The Long-Winded Lady by Maeve Brennan

Review by Karen Langley

There has been a resurgence of interest in the fiction writing of author Maeve Brennan recently, with her short stories in particular having gained much critical acclaim since her death in 1993. Born in Ireland, she emigrated with her family to America when she was 17, and remained there living and working for the rest of her life. A regular writer for the New Yorker, which began publishing her stories in 1950, she also provided journalism for them and was responsible for a long-running series of sketches about New York under the pseudonym ‘The Long-Winded Lady’. A compendium of many of these pieces was published under that title in 1968, with a later edition gathering some extra essays. This has now been reprinted in a handsome edition by Peninsula Press and it makes wonderfully evocative reading.

The pieces are not collected here in chronological order, and vary in length from what could be called fragments to essays spanning several pages. This format captures beautifully the discursive and random wanderings which Brennan took round the city, in true flaneur fashion, and as she roamed, she observed. People catch her eye; she dines alone near the windows of restaurants, book in hand to disguise her interest in everyone who passes. Her encounters and observations are recorded in crisp, clear, almost detached prose, yet Brennan is always interested in what is going on around her.

There is a great deal of virtue in feeling unseen.

Like Vivian Maier with her photographs of city streets and people, Brennan seems to be able to move anonymously through the streets, attracting no attention. A solitary wanderer, she moves from the subway to Broadway to Washington Square; takes in the old brownstones and new constructions; and watches parades, fights and fellow diners, all with the same precise and controlled eye. The picture of the city she builds up is vivid and haunting, almost as real as if you were right beside her, taking in the same things she’s seeing.

It was one of those lucky evenings when the white summer day turns to amber before it begins to break up into the separate shades of twilight, and in the strange glow the towering outline of the city to the south turned monumental and lonely. The Empire State changed color suddenly, and lost its air of self-satisfaction. Nothing was really certain anymore, except the row of pigeons standing motionless on the western wall of the pink terrace, and beneath, the old lady calmly reading her letter.

### [List of tasks]
(a) Rewrite the review of The Long-Winded Lady, everything from "The pieces are" down to "on around her.", putting "cafés" wherever "restaurants" appears.
(b) Using the review of The Long-Winded Lady, answer these:
(i) In what year did the New Yorker begin publishing Brennan's stories?
(ii) Which publisher has reprinted the collection?
(iii) Which photographer does the review compare Brennan to?

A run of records
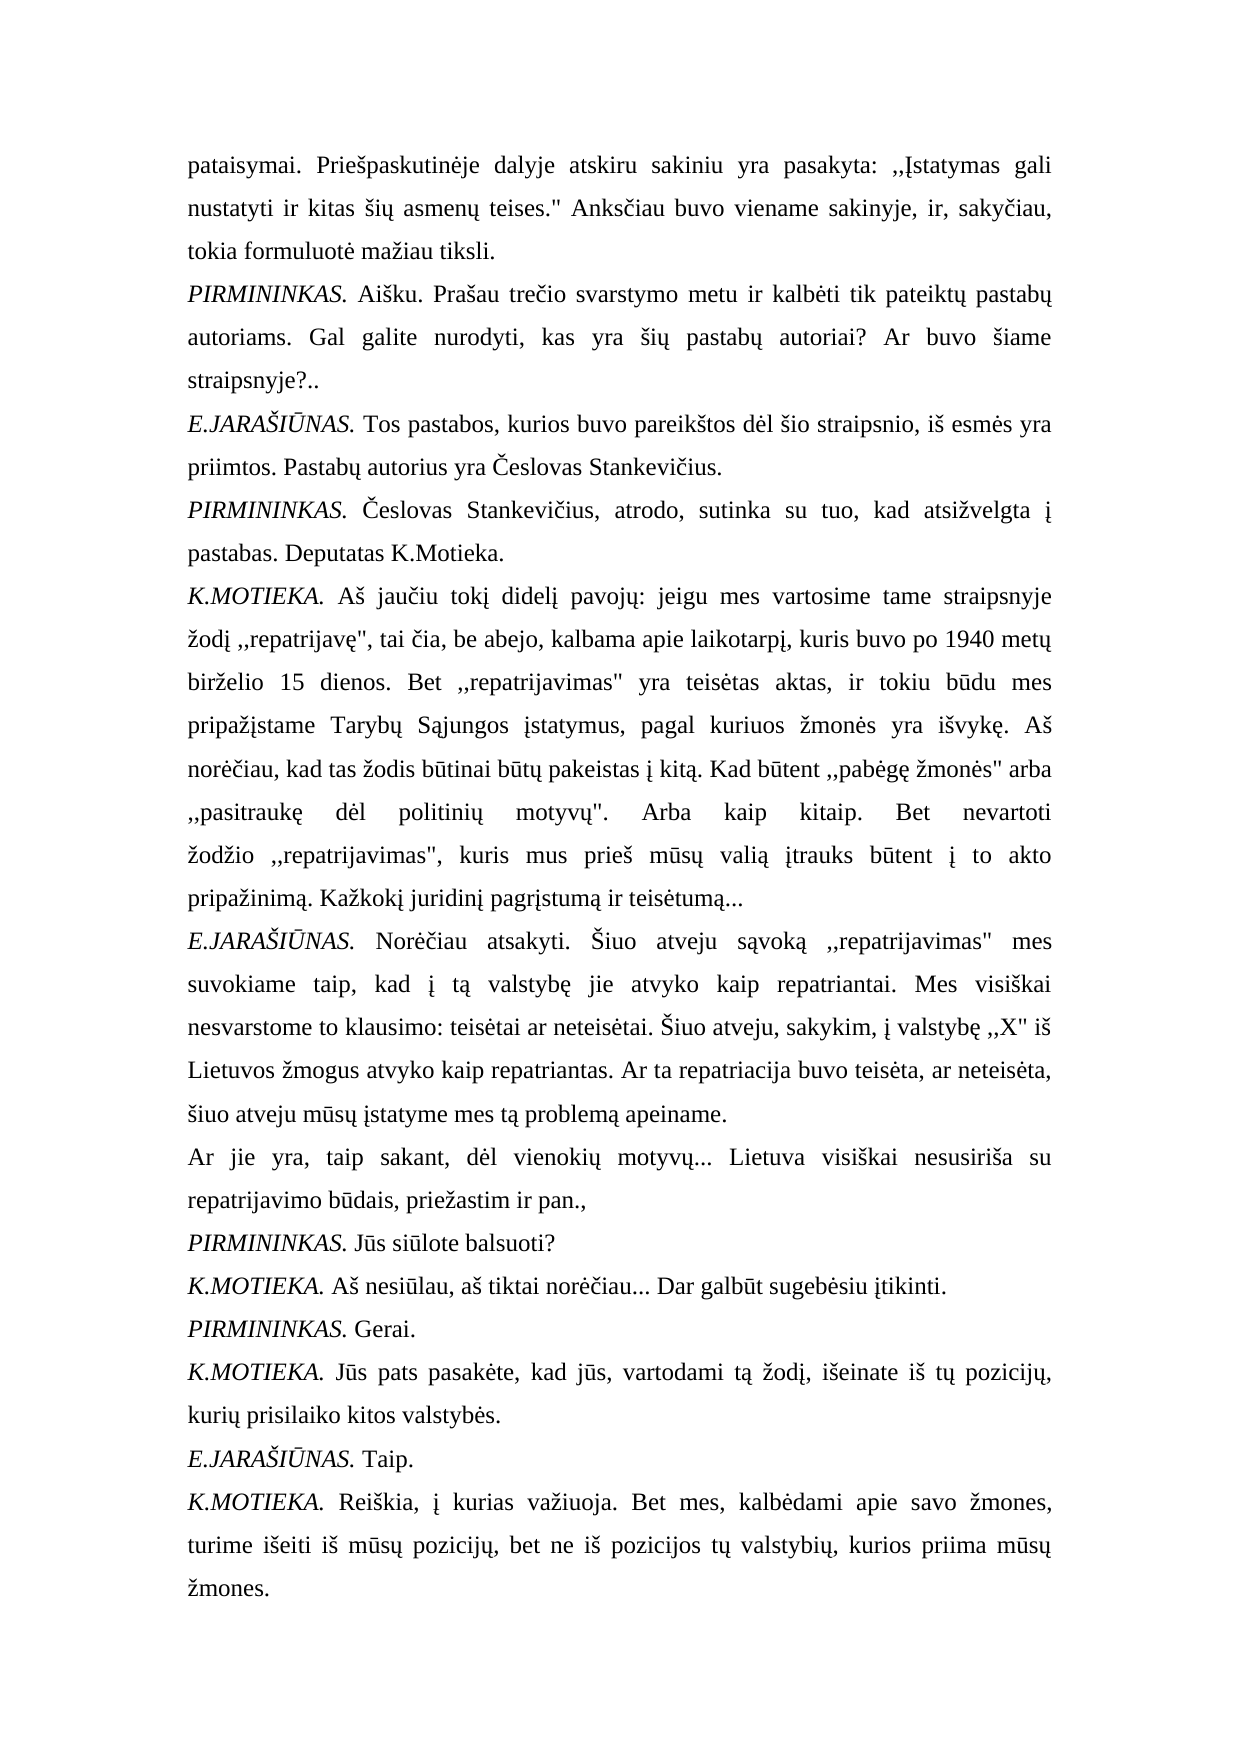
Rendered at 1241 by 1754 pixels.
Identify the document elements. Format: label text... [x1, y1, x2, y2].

text K.MOTIEKA. Jūs pats pasakėte, kad jūs, vartodami tą žodį, išeinate iš tų pozicijų, kurių prisilaiko kitos valstybės. [187, 1357, 1053, 1429]
text K.MOTIEKA. Aš nesiūlau, aš tiktai norėčiau... Dar galbūt sugebėsiu įtikinti. [187, 1271, 1053, 1300]
text PIRMININKAS. Aišku. Prašau trečio svarstymo metu ir kalbėti tik pateiktų pastabų autoriams. Gal galite nurodyti, kas yra šių pastabų autoriai? Ar buvo šiame straipsnyje?.. [187, 279, 1053, 394]
text Ar jie yra, taip sakant, dėl vienokių motyvų... Lietuva visiškai nesusiriša su repatrijavimo būdais, priežastim ir pan., [187, 1142, 1053, 1214]
text K.MOTIEKA. Aš jaučiu tokį didelį pavojų: jeigu mes vartosime tame straipsnyje žodį ,,repatrijavę", tai čia, be abejo, kalbama apie laikotarpį, kuris buvo po 1940 metų birželio 15 dienos. Bet ,,repatrijavimas" yra teisėtas aktas, ir tokiu būdu mes pripažįstame Tarybų Sąjungos įstatymus, pagal kuriuos žmonės yra išvykę. Aš norėčiau, kad tas žodis būtinai būtų pakeistas į kitą. Kad būtent ,,pabėgę žmonės" arba ,,pasitraukę dėl politinių motyvų". Arba kaip kitaip. Bet nevartoti žodžio ,,repatrijavimas", kuris mus prieš mūsų valią įtrauks būtent į to akto pripažinimą. Kažkokį juridinį pagrįstumą ir teisėtumą... [187, 581, 1053, 912]
text PIRMININKAS. Gerai. [187, 1314, 1053, 1343]
text pataisymai. Priešpaskutinėje dalyje atskiru sakiniu yra pasakyta: ,,Įstatymas gali nustatyti ir kitas šių asmenų teises." Anksčiau buvo viename sakinyje, ir, sakyčiau, tokia formuluotė mažiau tiksli. [187, 150, 1053, 265]
text PIRMININKAS. Česlovas Stankevičius, atrodo, sutinka su tuo, kad atsižvelgta į pastabas. Deputatas K.Motieka. [187, 495, 1053, 567]
text E.JARAŠIŪNAS. Norėčiau atsakyti. Šiuo atveju sąvoką ,,repatrijavimas" mes suvokiame taip, kad į tą valstybę jie atvyko kaip repatriantai. Mes visiškai nesvarstome to klausimo: teisėtai ar neteisėtai. Šiuo atveju, sakykim, į valstybę ,,X" iš Lietuvos žmogus atvyko kaip repatriantas. Ar ta repatriacija buvo teisėta, ar neteisėta, šiuo atveju mūsų įstatyme mes tą problemą apeiname. [187, 926, 1053, 1127]
text E.JARAŠIŪNAS. Taip. [187, 1444, 1053, 1472]
text PIRMININKAS. Jūs siūlote balsuoti? [187, 1228, 1053, 1257]
text K.MOTIEKA. Reiškia, į kurias važiuoja. Bet mes, kalbėdami apie savo žmones, turime išeiti iš mūsų pozicijų, bet ne iš pozicijos tų valstybių, kurios priima mūsų žmones. [187, 1487, 1053, 1602]
text E.JARAŠIŪNAS. Tos pastabos, kurios buvo pareikštos dėl šio straipsnio, iš esmės yra priimtos. Pastabų autorius yra Česlovas Stankevičius. [187, 409, 1053, 481]
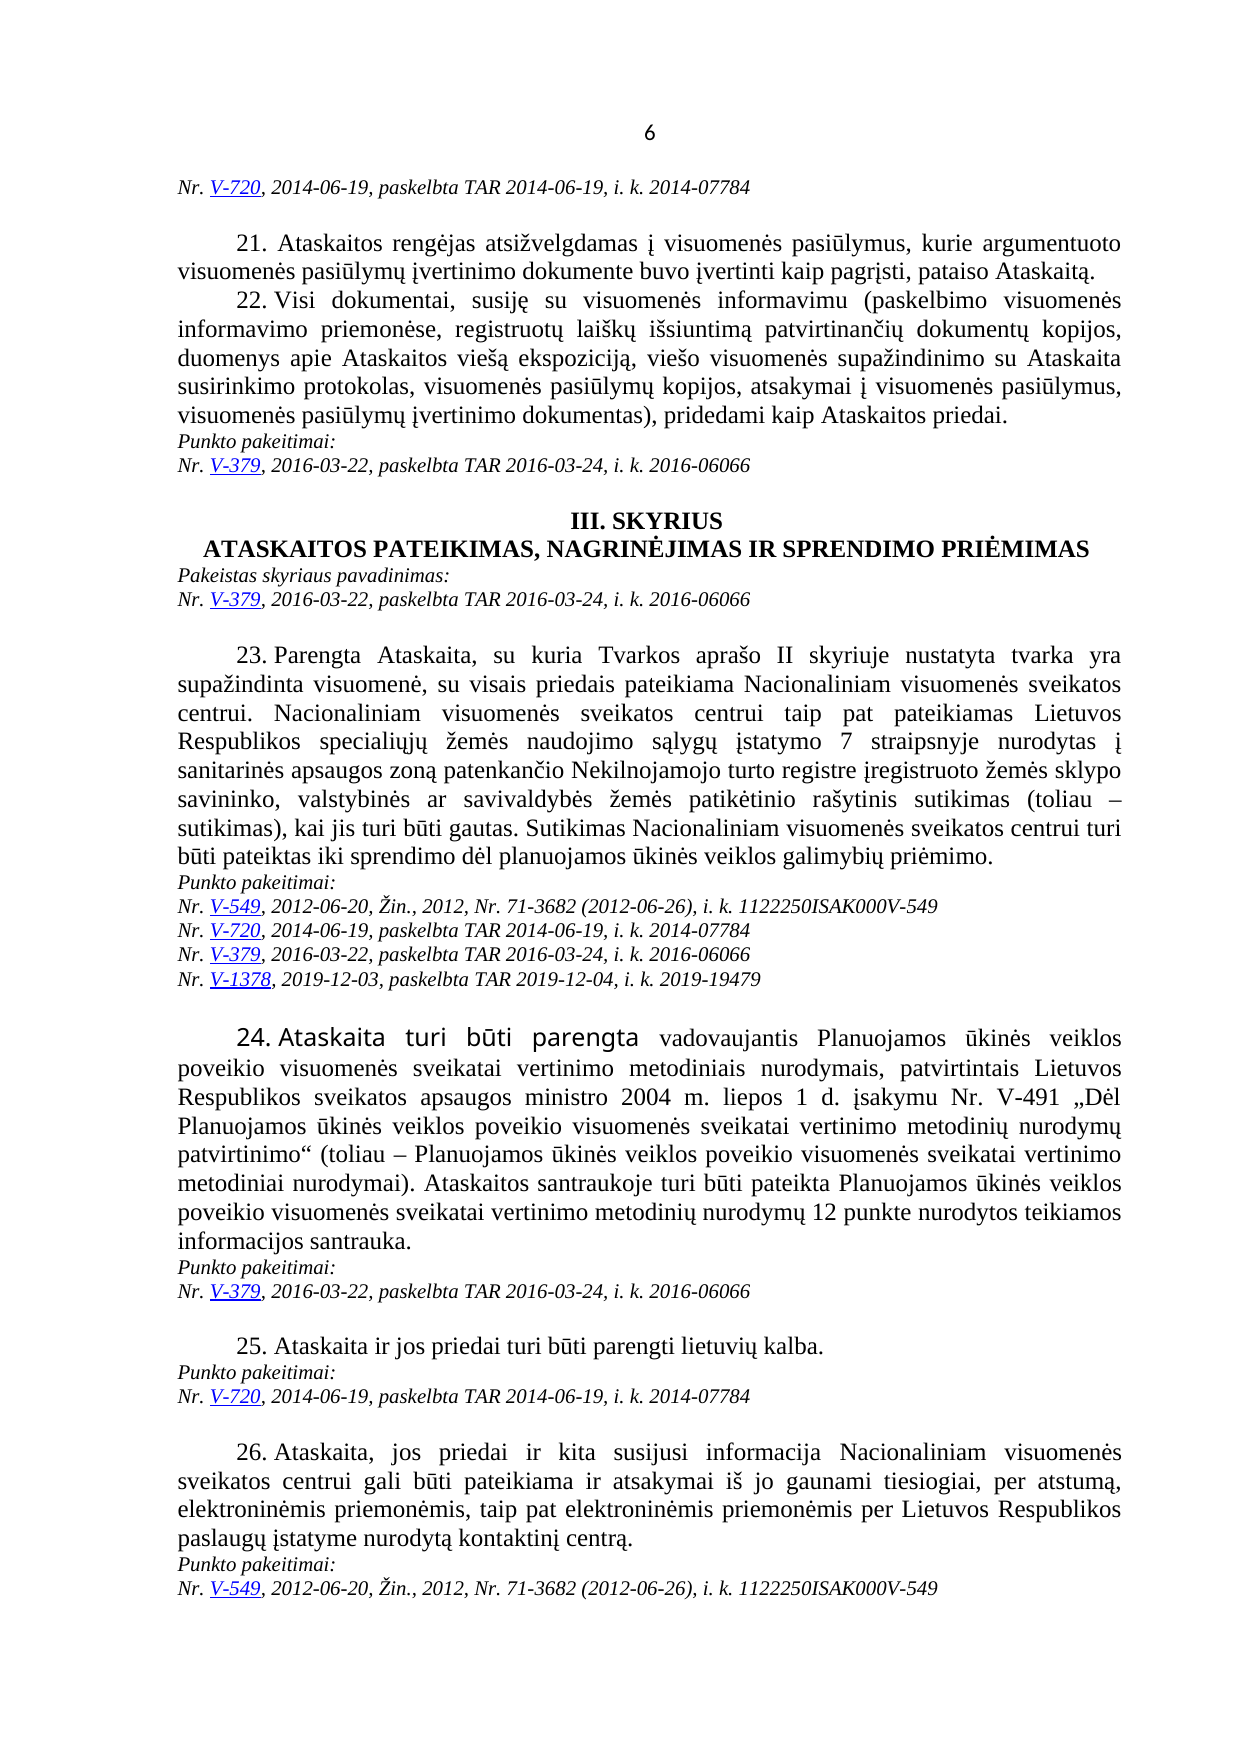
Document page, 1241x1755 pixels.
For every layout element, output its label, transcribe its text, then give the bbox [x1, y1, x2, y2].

text Punkto pakeitimai: [177, 1254, 1122, 1279]
text Nr. V-720, 2014-06-19, paskelbta TAR 2014-06-19, i. k. 2014-07784 [177, 175, 1122, 199]
text Nr. V-379, 2016-03-22, paskelbta TAR 2016-03-24, i. k. 2016-06066 [177, 453, 1122, 477]
text Punkto pakeitimai: [177, 870, 1122, 894]
text Nr. V-720, 2014-06-19, paskelbta TAR 2014-06-19, i. k. 2014-07784 [177, 1384, 1122, 1408]
text 25. Ataskaita ir jos priedai turi būti parengti lietuvių kalba. [177, 1331, 1122, 1360]
text Pakeistas skyriaus pavadinimas: [177, 563, 1122, 587]
text III. SKYRIUS ATASKAITOS PATEIKIMAS, NAGRINĖJIMAS IR SPRENDIMO PRIĖMIMAS [177, 506, 1122, 563]
text Nr. V-1378, 2019-12-03, paskelbta TAR 2019-12-04, i. k. 2019-19479 [177, 966, 1122, 991]
text Punkto pakeitimai: [177, 1552, 1122, 1576]
text Nr. V-720, 2014-06-19, paskelbta TAR 2014-06-19, i. k. 2014-07784 [177, 918, 1122, 942]
text Nr. V-379, 2016-03-22, paskelbta TAR 2016-03-24, i. k. 2016-06066 [177, 942, 1122, 966]
text 21. Ataskaitos rengėjas atsižvelgdamas į visuomenės pasiūlymus, kurie argumentuoto visuomenės pasiūlymų įvertinimo dokumente buvo įvertinti kaip pagrįsti, pataiso Ataskaitą. [177, 228, 1122, 285]
text 26. Ataskaita, jos priedai ir kita susijusi informacija Nacionaliniam visuomenės sveikatos centrui gali būti pateikiama ir atsakymai iš jo gaunami tiesiogiai, per atstumą, elektroninėmis priemonėmis, taip pat elektroninėmis priemonėmis per Lietuvos Respublikos paslaugų įstatyme nurodytą kontaktinį centrą. [177, 1437, 1122, 1552]
text Punkto pakeitimai: [177, 1360, 1122, 1384]
text 23. Parengta Ataskaita, su kuria Tvarkos aprašo II skyriuje nustatyta tvarka yra supažindinta visuomenė, su visais priedais pateikiama Nacionaliniam visuomenės sveikatos centrui. Nacionaliniam visuomenės sveikatos centrui taip pat pateikiamas Lietuvos Respublikos specialiųjų žemės naudojimo sąlygų įstatymo 7 straipsnyje nurodytas į sanitarinės apsaugos zoną patenkančio Nekilnojamojo turto registre įregistruoto žemės sklypo savininko, valstybinės ar savivaldybės žemės patikėtinio rašytinis sutikimas (toliau – sutikimas), kai jis turi būti gautas. Sutikimas Nacionaliniam visuomenės sveikatos centrui turi būti pateiktas iki sprendimo dėl planuojamos ūkinės veiklos galimybių priėmimo. [177, 640, 1122, 870]
text Nr. V-549, 2012-06-20, Žin., 2012, Nr. 71-3682 (2012-06-26), i. k. 1122250ISAK000V-549 [177, 1576, 1122, 1600]
text Nr. V-379, 2016-03-22, paskelbta TAR 2016-03-24, i. k. 2016-06066 [177, 587, 1122, 611]
text Punkto pakeitimai: [177, 429, 1122, 453]
text 24. Ataskaita turi būti parengta vadovaujantis Planuojamos ūkinės veiklos poveikio visuomenės sveikatai vertinimo metodiniais nurodymais, patvirtintais Lietuvos Respublikos sveikatos apsaugos ministro 2004 m. liepos 1 d. įsakymu Nr. V-491 „Dėl Planuojamos ūkinės veiklos poveikio visuomenės sveikatai vertinimo metodinių nurodymų patvirtinimo“ (toliau – Planuojamos ūkinės veiklos poveikio visuomenės sveikatai vertinimo metodiniai nurodymai). Ataskaitos santraukoje turi būti pateikta Planuojamos ūkinės veiklos poveikio visuomenės sveikatai vertinimo metodinių nurodymų 12 punkte nurodytos teikiamos informacijos santrauka. [177, 1019, 1122, 1254]
text Nr. V-379, 2016-03-22, paskelbta TAR 2016-03-24, i. k. 2016-06066 [177, 1279, 1122, 1303]
text 22. Visi dokumentai, susiję su visuomenės informavimu (paskelbimo visuomenės informavimo priemonėse, registruotų laiškų išsiuntimą patvirtinančių dokumentų kopijos, duomenys apie Ataskaitos viešą ekspoziciją, viešo visuomenės supažindinimo su Ataskaita susirinkimo protokolas, visuomenės pasiūlymų kopijos, atsakymai į visuomenės pasiūlymus, visuomenės pasiūlymų įvertinimo dokumentas), pridedami kaip Ataskaitos priedai. [177, 285, 1122, 429]
text Nr. V-549, 2012-06-20, Žin., 2012, Nr. 71-3682 (2012-06-26), i. k. 1122250ISAK000V-549 [177, 894, 1122, 918]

### [Task answers]
(a)
The pieces are not collected here in chronological order, and vary in length from what could be called fragments to essays spanning several pages. This format captures beautifully the discursive and random wanderings which Brennan took round the city, in true flaneur fashion, and as she roamed, she observed. People catch her eye; she dines alone near the windows of cafés, book in hand to disguise her interest in everyone who passes. Her encounters and observations are recorded in crisp, clear, almost detached prose, yet Brennan is always interested in what is going on around her.

(b)
(i) 1950
(ii) Peninsula Press
(iii) Vivian Maier